(TO DO): When the string "photos" appears in a line of the records, show the whole line.

(RECORDS SHOWN):
....

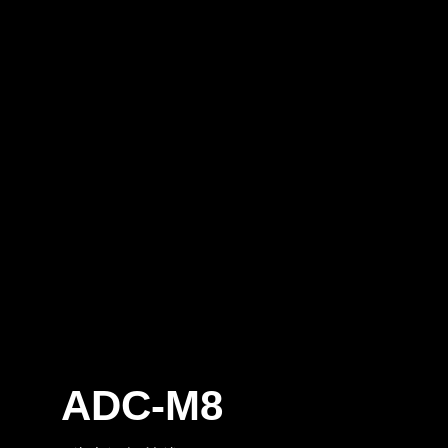
ADC-M8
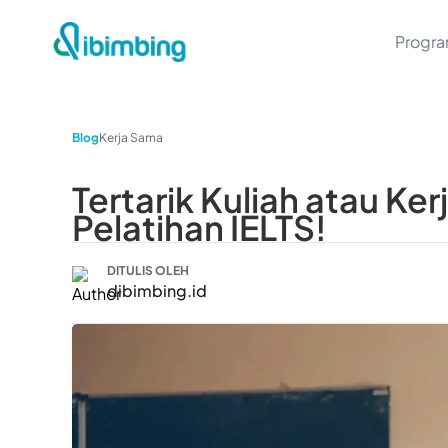
Progr
Blog
Kerja Sama
Tertarik Kuliah atau Ke
Pelatihan IELTS!
DITULIS OLEH
dibimbing.id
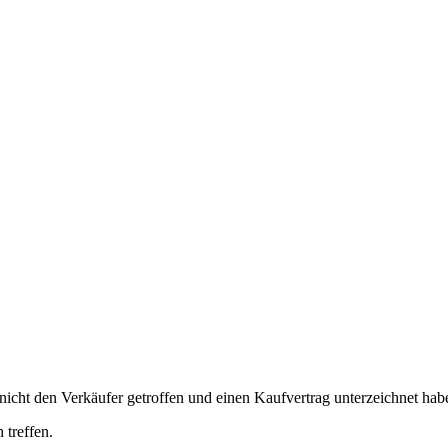
nicht den Verkäufer getroffen und einen Kaufvertrag unterzeichnet hab
 treffen.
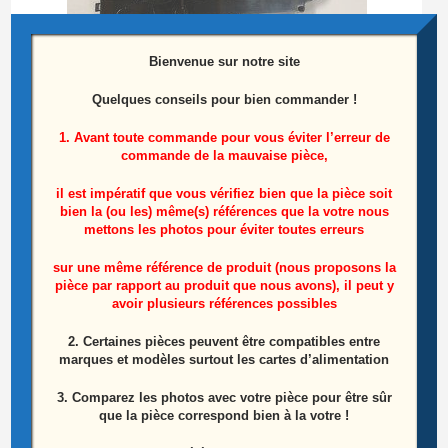
Bienvenue sur notre site
Quelques conseils pour bien commander !
Ensemble Haut Parleurs Télé Samsung
1. Avant toute commande pour vous éviter l’erreur de
commande de la mauvaise pièce,
UE55HU8200L Référence: BN96-30934C
il est impératif que vous vérifiez bien que la pièce soit
15,00
€
bien la (ou les) même(s) références que la votre nous
mettons les photos pour éviter toutes erreurs
Lire la suite
sur une même référence de produit (nous proposons la
pièce par rapport au produit que nous avons), il peut y
avoir plusieurs références possibles
ÉPUISÉ
2. Certaines pièces peuvent être compatibles entre
marques et modèles surtout les cartes d’alimentation
3. Comparez les photos avec votre pièce pour être sûr
que la pièce correspond bien à la votre !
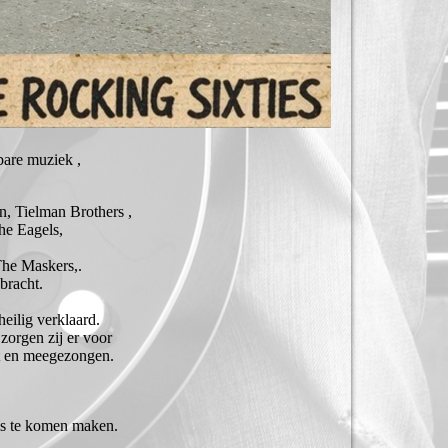
are muziek ,
on, Tielman Brothers ,
he Eagels,
The Maskers,.
bracht.
heilig verklaard.
zorgen zij er voor
st en meegezongen.
is te komen maken.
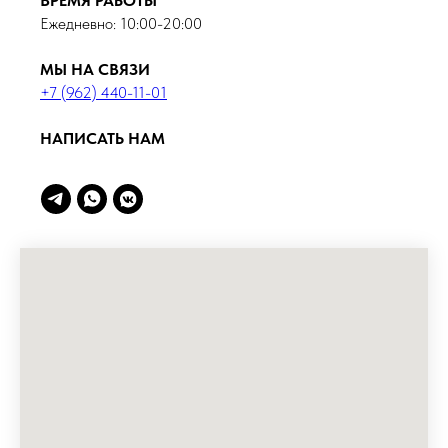
ВРЕМЯ РАБОТЫ
Ежедневно: 10:00-20:00
МЫ НА СВЯЗИ
+7 (962) 440-11-01
НАПИСАТЬ НАМ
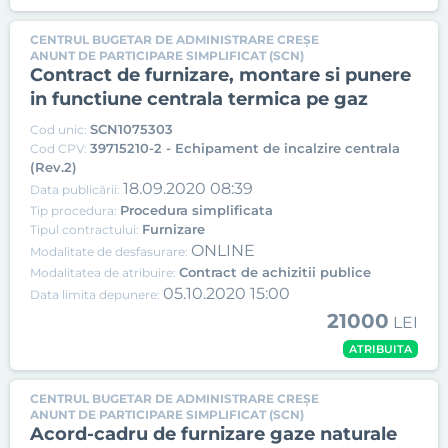
CENTRUL BUGETAR DE ADMINISTRARE CREȘE
ANUNT DE PARTICIPARE SIMPLIFICAT (SCN)
Contract de furnizare, montare si punere
in functiune centrala termica pe gaz
SCN1075303
Cod unic:
39715210-2 - Echipament de incalzire centrala
Cod CPV:
(Rev.2)
18.09.2020 08:39
Data publicării:
Procedura simplificata
Tip procedura:
Furnizare
Tipul contractului:
ONLINE
Modalitate de desfasurare:
Contract de achizitii publice
Modalitatea de atribuire:
05.10.2020 15:00
Data limita depunere:
21000
LEI
ATRIBUITA
CENTRUL BUGETAR DE ADMINISTRARE CREȘE
ANUNT DE PARTICIPARE SIMPLIFICAT (SCN)
Acord-cadru de furnizare gaze naturale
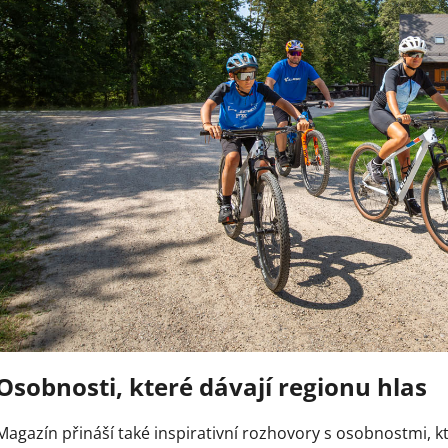
Osobnosti, které dávají regionu hlas
Magazín přináší také inspirativní rozhovory s osobnostmi, kt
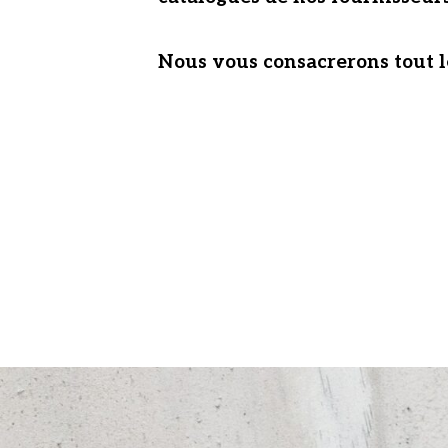
Nous vous consacrerons tout l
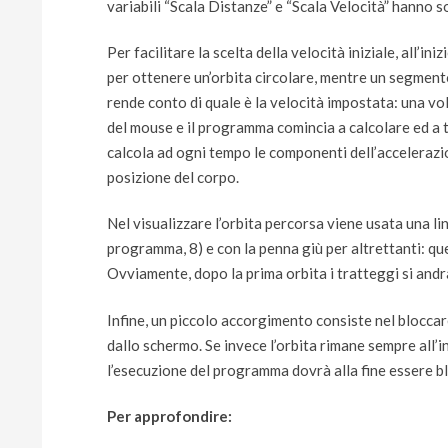
variabili “Scala Distanze” e “Scala Velocità” hanno s
Per facilitare la scelta della velocità iniziale, all
per ottenere un’orbita circolare, mentre un segment
rende conto di quale è la velocità impostata: una volt
del mouse e il programma comincia a calcolare ed a tr
calcola ad ogni tempo le componenti dell’accelerazio
posizione del corpo.
Nel visualizzare l’orbita percorsa viene usata una li
programma, 8) e con la penna giù per altrettanti: que
Ovviamente, dopo la prima orbita i tratteggi si and
Infine, un piccolo accorgimento consiste nel bloccar
dallo schermo. Se invece l’orbita rimane sempre all
l’esecuzione del programma dovrà alla fine essere 
Per approfondire:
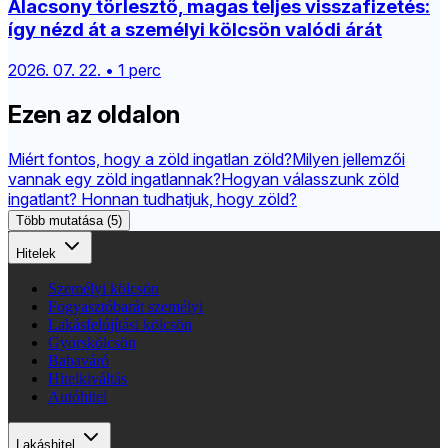
Alacsony törlesztő, magas teljes visszafizetés:
így nézd át a személyi kölcsön valódi árát
2026. 07. 22. • 1 perc
Ezen az oldalon
Miért fontos, hogy a zöld ingatlan zöld?
Milyen jellemzői
vannak egy zöld ingatlannak?
Hogyan válasszunk zöld
ingatlant? Honnan tudhatjuk, hogy zöld?
Több mutatása (5)
Hitelek
Személyi kölcsön
Fogyasztóbarát személyi
Lakásfelújítási kölcsön
Gyorskölcsön
Babaváró
Hitelkiváltás
Autóhitel
Lakáshitel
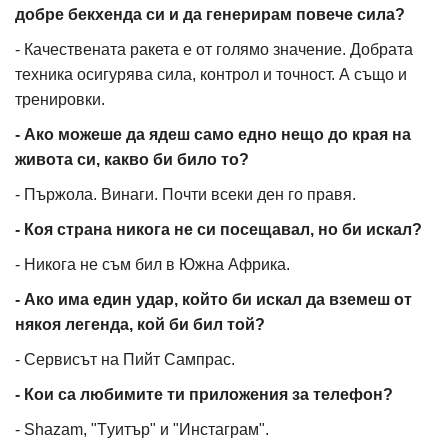
добре бекхенда си и да генерирам повече сила?
- Качествената ракета е от голямо значение. Добрата
техника осигурява сила, контрол и точност. А също и
тренировки.
- Ако можеше да ядеш само едно нещо до края на
живота си, какво би било то?
- Пържола. Винаги. Почти всеки ден го правя.
- Коя страна никога не си посещавал, но би искал?
- Никога не съм бил в Южна Африка.
- Ако има един удар, който би искал да вземеш от
някоя легенда, кой би бил той?
- Сервисът на Пийт Сампрас.
- Кои са любимите ти приложения за телефон?
- Shazam, "Tуитър" и "Инстаграм".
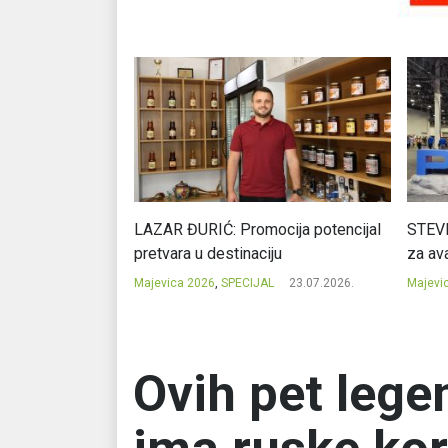
Ć: Čuvari ukusa
LAZAR ĐURIĆ: Promocija potencijal
STEVI
pretvara u destinaciju
za ava
23.07.2026.
Majevica 2026
,
SPECIJAL
23.07.2026.
Majevi
Ovih pet leg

....

(SOLUTION):
mettons les photos pour éviter toutes erreurs
3. Comparez les photos avec votre pièce pour être sûr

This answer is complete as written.